JOB: Quote the entries below from the line with "- Add unit tests for home section widgets" through the line with "- Add integration tests for responsive", both ends included, and only those lines.

EXTRACTED DATA:
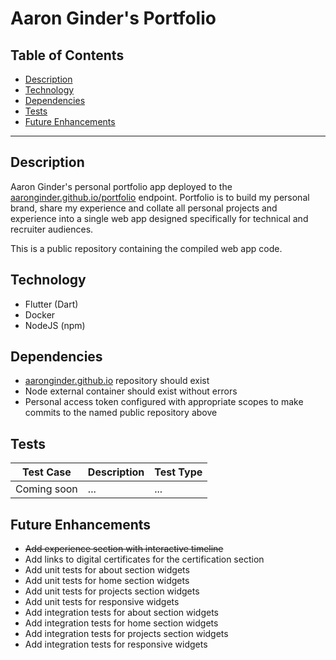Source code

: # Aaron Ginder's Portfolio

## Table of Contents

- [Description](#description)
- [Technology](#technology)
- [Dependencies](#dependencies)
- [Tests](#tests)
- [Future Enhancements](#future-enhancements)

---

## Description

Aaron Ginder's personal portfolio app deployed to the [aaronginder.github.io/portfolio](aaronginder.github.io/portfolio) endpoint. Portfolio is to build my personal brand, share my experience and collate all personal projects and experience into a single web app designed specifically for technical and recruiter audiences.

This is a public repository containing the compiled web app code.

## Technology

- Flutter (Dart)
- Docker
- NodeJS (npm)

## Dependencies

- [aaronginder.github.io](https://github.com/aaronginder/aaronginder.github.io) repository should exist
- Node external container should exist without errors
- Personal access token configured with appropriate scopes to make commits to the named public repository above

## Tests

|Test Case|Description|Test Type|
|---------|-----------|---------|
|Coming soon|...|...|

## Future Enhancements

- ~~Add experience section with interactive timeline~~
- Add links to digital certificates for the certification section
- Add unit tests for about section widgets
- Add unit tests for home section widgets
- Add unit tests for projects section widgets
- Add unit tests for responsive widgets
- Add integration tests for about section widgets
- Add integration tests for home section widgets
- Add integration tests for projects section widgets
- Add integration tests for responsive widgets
--
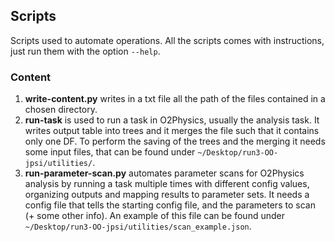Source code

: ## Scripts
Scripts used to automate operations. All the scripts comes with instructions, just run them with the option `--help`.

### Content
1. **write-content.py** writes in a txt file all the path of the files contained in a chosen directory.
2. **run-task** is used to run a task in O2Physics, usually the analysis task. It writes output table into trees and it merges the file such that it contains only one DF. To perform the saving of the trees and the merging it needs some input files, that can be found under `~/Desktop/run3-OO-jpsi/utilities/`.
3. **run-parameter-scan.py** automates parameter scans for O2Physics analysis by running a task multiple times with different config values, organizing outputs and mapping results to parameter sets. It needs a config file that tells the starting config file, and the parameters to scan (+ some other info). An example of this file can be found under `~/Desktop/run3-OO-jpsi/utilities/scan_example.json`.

RESPONSE:
- Add unit tests for home section widgets
- Add unit tests for projects section widgets
- Add unit tests for responsive widgets
- Add integration tests for about section widgets
- Add integration tests for home section widgets
- Add integration tests for projects section widgets
- Add integration tests for responsive widgets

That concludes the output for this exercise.